→ WHAT NEEDS TO BE DONE:
Could you recast the text read from every one of the rows below as a JSON list of strings, one string per line, with blank lines and the pictures left out?

→ PROVIDED DATA:
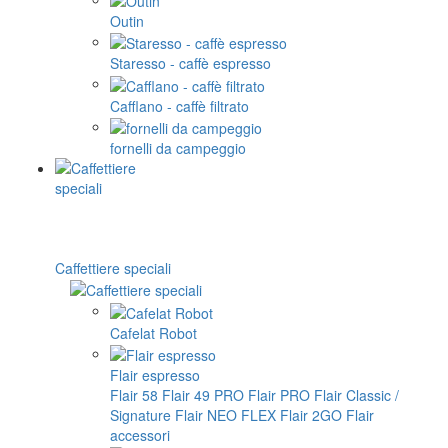
Outin
Staresso - caffè espresso
Cafflano - caffè filtrato
fornelli da campeggio
Caffettiere speciali
Cafelat Robot
Flair espresso
Flair 58
Flair 49 PRO
Flair PRO
Flair Classic /
Signature
Flair NEO FLEX
Flair 2GO
Flair
accessori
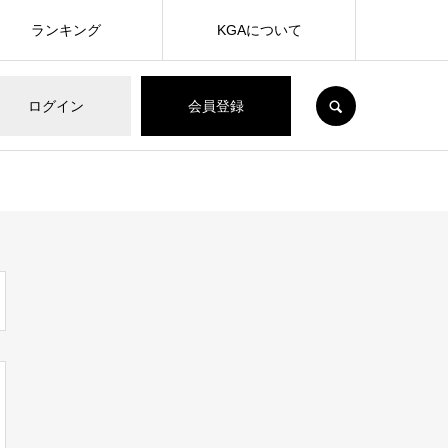
ランキング
KGAについて
SEARCH
ログイン
会員登録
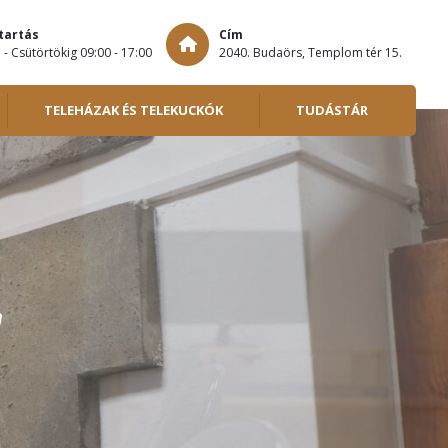
tartás
Cím
 - Csütörtökig 09:00 - 17:00
2040. Budaörs, Templom tér 15.
TELEHÁZAK ÉS TELEKUCKÓK
TUDÁSTÁR
!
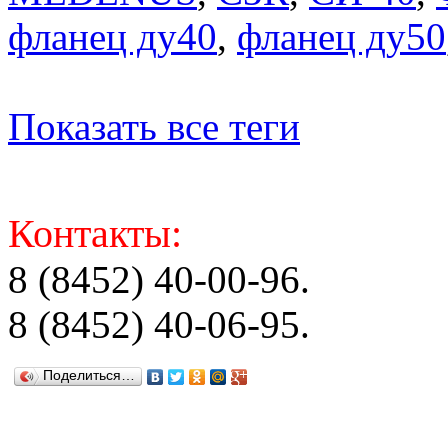
фланец ду40
,
фланец ду50
Показать все теги
Контакты:
8 (8452) 40-00-96.
8 (8452) 40-06-95.
Поделиться…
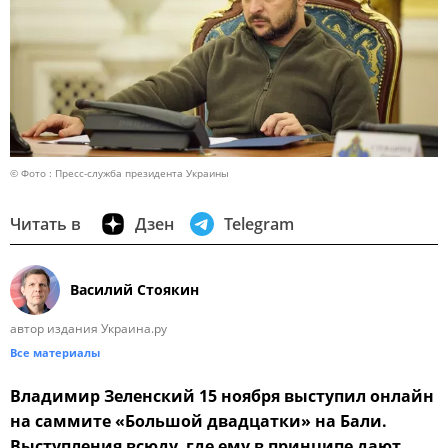
© Фото : Пресс-служба президента Украины
Читать в
Дзен
Telegram
Василий Стоякин
автор издания Украина.ру
Все материалы
Владимир Зеленский 15 ноября выступил онлайн
на саммите «Большой двадцатки» на Бали.
Выступления всюду, где ему в принципе дают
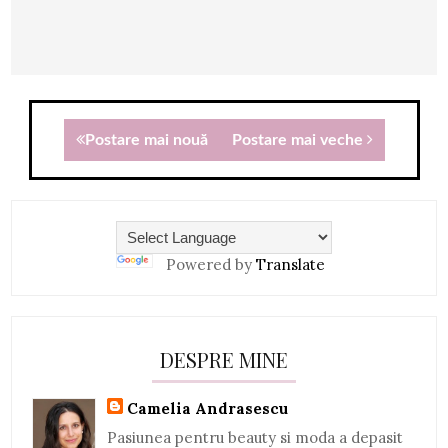
Postare mai nouă
Postare mai veche
Powered by
Translate
DESPRE MINE
Camelia Andrasescu
Pasiunea pentru beauty si moda a depasit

→ TASK SOLUTION:
[
  "Outin",
  "Staresso - caffè espresso",
  "Cafflano - caffè filtrato",
  "fornelli da campeggio",
  "Caffettiere speciali",
  "Cafelat Robot",
  "Flair espresso",
  "Flair 58",
  "Flair 49 PRO",
  "Flair PRO",
  "Flair Classic /",
  "Signature",
  "Flair NEO FLEX",
  "Flair 2GO",
  "Flair",
  "accessori",
  "ランキング",
  "KGAについて",
  "SEARCH",
  "ログイン",
  "会員登録",
  "tartás",
  "Cím",
  " - Csütörtökig 09:00 - 17:00",
  "2040. Budaörs, Templom tér 15.",
  "TELEHÁZAK ÉS TELEKUCKÓK",
  "TUDÁSTÁR",
  "!",
  "фланец ду40",
  ",",
  "фланец ду50",
  "Показать все теги",
  "Контакты:",
  "8 (8452) 40-00-96.",
  "8 (8452) 40-06-95.",
  "Поделиться…",
  "© Фото : Пресс-служба президента Украины",
  "Читать в",
  "Дзен",
  "Telegram",
  "Василий Стоякин",
  "автор издания Украина.ру",
  "Все материалы",
  "Владимир Зеленский 15 ноября выступил онлайн",
  "на саммите «Большой двадцатки» на Бали.",
  "Выступления всюду, где ему в принципе дают",
  "Postare mai nouă",
  "Postare mai veche",
  "Powered by",
  "Translate",
  "DESPRE MINE",
  "Camelia Andrasescu",
  "Pasiunea pentru beauty si moda a depasit"
]